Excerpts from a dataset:

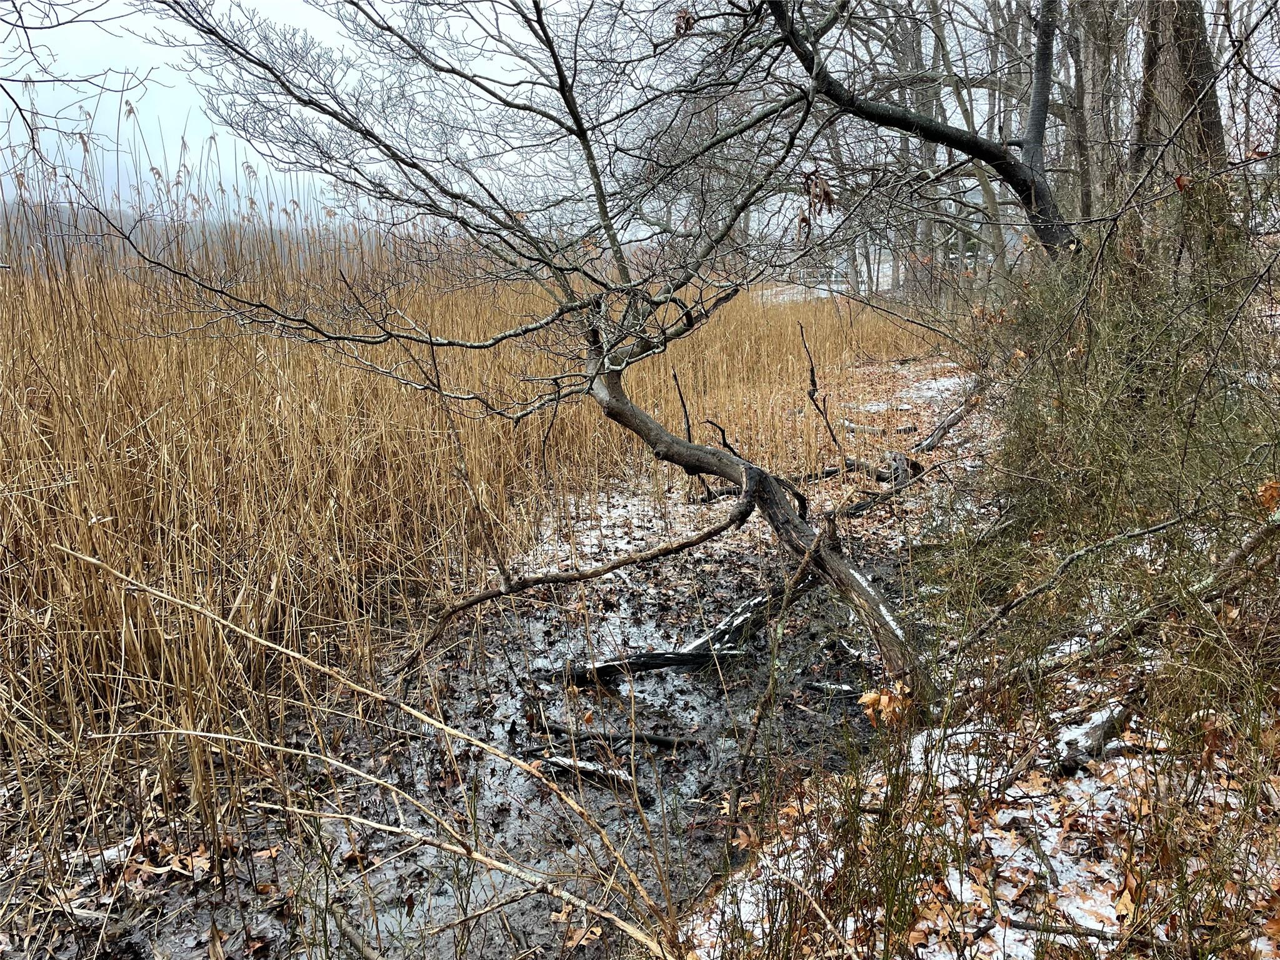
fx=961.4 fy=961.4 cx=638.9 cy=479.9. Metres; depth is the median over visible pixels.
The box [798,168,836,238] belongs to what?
dried leaf
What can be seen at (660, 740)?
fallen branch
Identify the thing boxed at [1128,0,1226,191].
tree trunk
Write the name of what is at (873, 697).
dry leaf
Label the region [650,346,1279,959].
snowy ground
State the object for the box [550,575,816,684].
fallen log
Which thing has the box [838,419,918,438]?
fallen branch
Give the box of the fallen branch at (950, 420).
[912,378,986,451]
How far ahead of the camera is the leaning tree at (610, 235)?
4.31 m
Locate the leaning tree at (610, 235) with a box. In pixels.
[102,0,954,701]
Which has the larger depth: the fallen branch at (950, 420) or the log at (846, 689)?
the fallen branch at (950, 420)
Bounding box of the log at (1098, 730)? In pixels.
[1054,701,1132,775]
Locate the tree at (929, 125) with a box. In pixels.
[755,0,1081,262]
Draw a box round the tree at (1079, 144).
[1063,0,1095,234]
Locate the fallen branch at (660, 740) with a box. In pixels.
[523,716,696,750]
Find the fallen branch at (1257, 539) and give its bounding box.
[960,508,1279,671]
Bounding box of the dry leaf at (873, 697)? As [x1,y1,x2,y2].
[858,681,914,731]
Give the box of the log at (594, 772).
[533,751,653,800]
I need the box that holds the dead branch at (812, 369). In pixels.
[800,320,844,461]
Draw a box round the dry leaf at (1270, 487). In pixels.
[1256,477,1279,511]
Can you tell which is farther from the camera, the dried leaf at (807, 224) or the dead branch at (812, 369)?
the dead branch at (812, 369)
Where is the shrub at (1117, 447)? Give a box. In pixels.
[924,158,1279,729]
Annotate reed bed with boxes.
[1,130,936,876]
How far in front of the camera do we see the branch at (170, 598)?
3.09 m
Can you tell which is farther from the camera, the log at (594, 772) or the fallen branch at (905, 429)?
the fallen branch at (905, 429)
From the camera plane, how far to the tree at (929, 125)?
6.42 m
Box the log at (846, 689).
[800,678,863,697]
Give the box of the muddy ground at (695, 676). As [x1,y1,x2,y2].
[35,528,905,959]
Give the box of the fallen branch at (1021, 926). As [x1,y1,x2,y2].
[991,914,1127,943]
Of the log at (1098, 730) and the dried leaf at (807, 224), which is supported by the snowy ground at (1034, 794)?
the log at (1098, 730)
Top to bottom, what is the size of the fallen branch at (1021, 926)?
0.046 m
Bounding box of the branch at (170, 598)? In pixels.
[50,537,683,959]
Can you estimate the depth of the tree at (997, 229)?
17.24 m
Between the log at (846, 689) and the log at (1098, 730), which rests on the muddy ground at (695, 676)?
the log at (846, 689)
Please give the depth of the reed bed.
6.02 m
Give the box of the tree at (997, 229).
[907,0,1015,282]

- [Problem to work on]: Give all the entries again exactly, dropping each picture.

- [Expected answer]:
fx=961.4 fy=961.4 cx=638.9 cy=479.9. Metres; depth is the median over visible pixels.
The box [798,168,836,238] belongs to what?
dried leaf
What can be seen at (660, 740)?
fallen branch
Identify the thing boxed at [1128,0,1226,191].
tree trunk
Write the name of what is at (873, 697).
dry leaf
Label the region [650,346,1279,959].
snowy ground
State the object for the box [550,575,816,684].
fallen log
Which thing has the box [838,419,918,438]?
fallen branch
Give the box of the fallen branch at (950, 420).
[912,378,986,451]
How far ahead of the camera is the leaning tree at (610, 235)?
4.31 m
Locate the leaning tree at (610, 235) with a box. In pixels.
[102,0,954,701]
Which has the larger depth: the fallen branch at (950, 420) or the log at (846, 689)?
the fallen branch at (950, 420)
Bounding box of the log at (1098, 730)? In pixels.
[1054,701,1132,775]
Locate the tree at (929, 125) with a box. In pixels.
[755,0,1081,262]
Draw a box round the tree at (1079, 144).
[1063,0,1095,234]
Locate the fallen branch at (660, 740) with a box. In pixels.
[523,716,696,750]
Find the fallen branch at (1257, 539) and give its bounding box.
[960,508,1279,671]
Bounding box of the dry leaf at (873, 697)? As [x1,y1,x2,y2].
[858,681,914,731]
Give the box of the log at (594, 772).
[533,751,653,800]
I need the box that holds the dead branch at (812, 369). In pixels.
[800,320,844,461]
Draw a box round the dry leaf at (1270, 487). In pixels.
[1256,477,1279,511]
Can you tell which is farther from the camera, the dried leaf at (807, 224) or the dead branch at (812, 369)?
the dead branch at (812, 369)
Where is the shrub at (1117, 447)? Give a box. In pixels.
[924,158,1279,729]
Annotate reed bed with boxes.
[1,130,936,876]
How far in front of the camera do we see the branch at (170, 598)?
3.09 m
Can you tell which is farther from the camera, the log at (594, 772) or the fallen branch at (905, 429)?
the fallen branch at (905, 429)
From the camera plane, how far to the tree at (929, 125)?
6.42 m
Box the log at (846, 689).
[800,678,863,697]
Give the box of the muddy ground at (695, 676). As [x1,y1,x2,y2].
[35,528,905,959]
Give the box of the fallen branch at (1021, 926). As [x1,y1,x2,y2].
[991,914,1127,943]
Of the log at (1098, 730) and the dried leaf at (807, 224), which is supported by the snowy ground at (1034, 794)?
the log at (1098, 730)
Top to bottom, what is the size of the fallen branch at (1021, 926)?
0.046 m
Bounding box of the branch at (170, 598)? In pixels.
[50,537,683,959]
Can you estimate the depth of the tree at (997, 229)?
17.24 m
Between the log at (846, 689) and the log at (1098, 730), which rests on the muddy ground at (695, 676)?
the log at (846, 689)
Please give the depth of the reed bed.
6.02 m
Give the box of the tree at (997, 229).
[907,0,1015,282]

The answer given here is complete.